- 1 onion
- 2 garlic cloves
- 1 carrot
- 1 tbsp olive oil
- Sea salt
- Freshly ground pepper
- 500g beetroot
- A handful of tarragon, leaves only
- 750ml boiling water
- 1 vegetable stock cube
- 1 orange
Prep: 10 mins | Cook: 25 mins
1. Peel and chop the onion. Peel and crush or grate the garlic. Scrub the carrot and finely dice it.
2. Warm 1 tbsp olive oil in a pan on a medium heat. Add the onion, garlic and carrot. Season with salt and pepper and fry for 5 mins, stirring occasionally, till slightly softened.

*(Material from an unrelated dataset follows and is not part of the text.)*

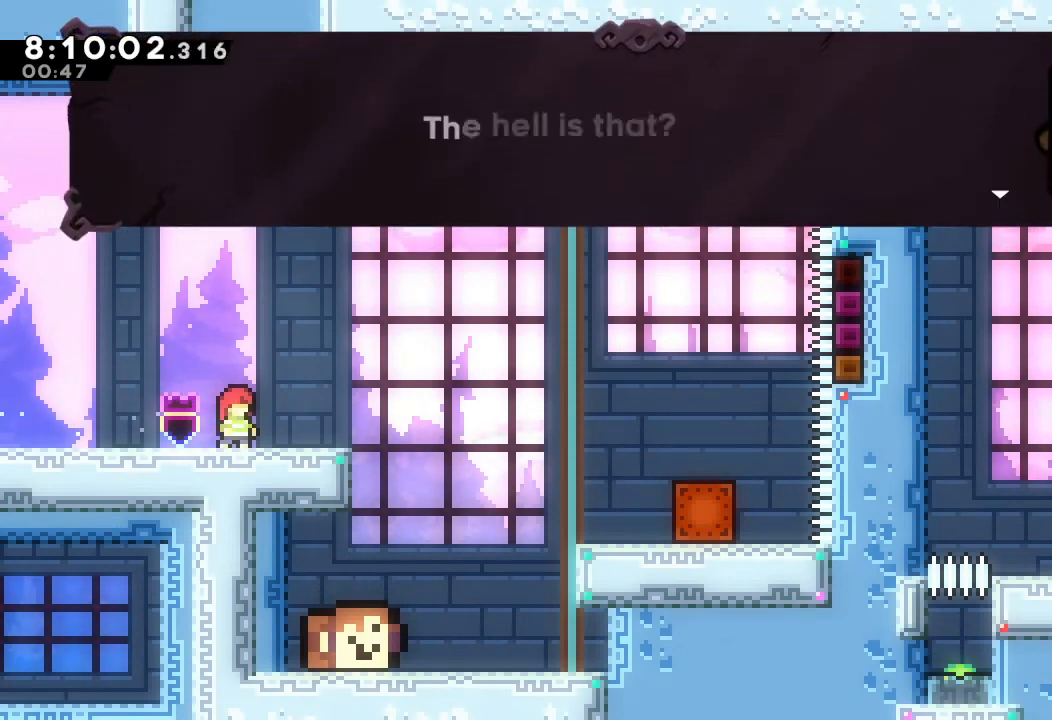
{"keys": ["d"], "events": [[133, "d", "up"], [300, "escape", "down"], [333, "escape", "up"], [367, "down", "down"], [467, "d", "down"], [467, "down", "up"]]}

3. While the onions are cooking, trim the beetroot and coarsely grate it. When the veg have softened, add the beetroot to the pan. Pick the tarragon leaves and add half (save the rest for garnishing). Top up with 750ml boiling water and crumble in the stock cube. Stir and bring to the boil, then turn the heat down and simmer for 20 mins.
4. Finely grate the orange zest and set aside. Squeeze the juice into the pan. Use a stick blender to whizz the soup smooth, or carefully pour the contents of the pan (in batches if necessary) into a food processor and blend.
5. Serve the soup in warm bowls garnished with the orange zest and reserved tarragon.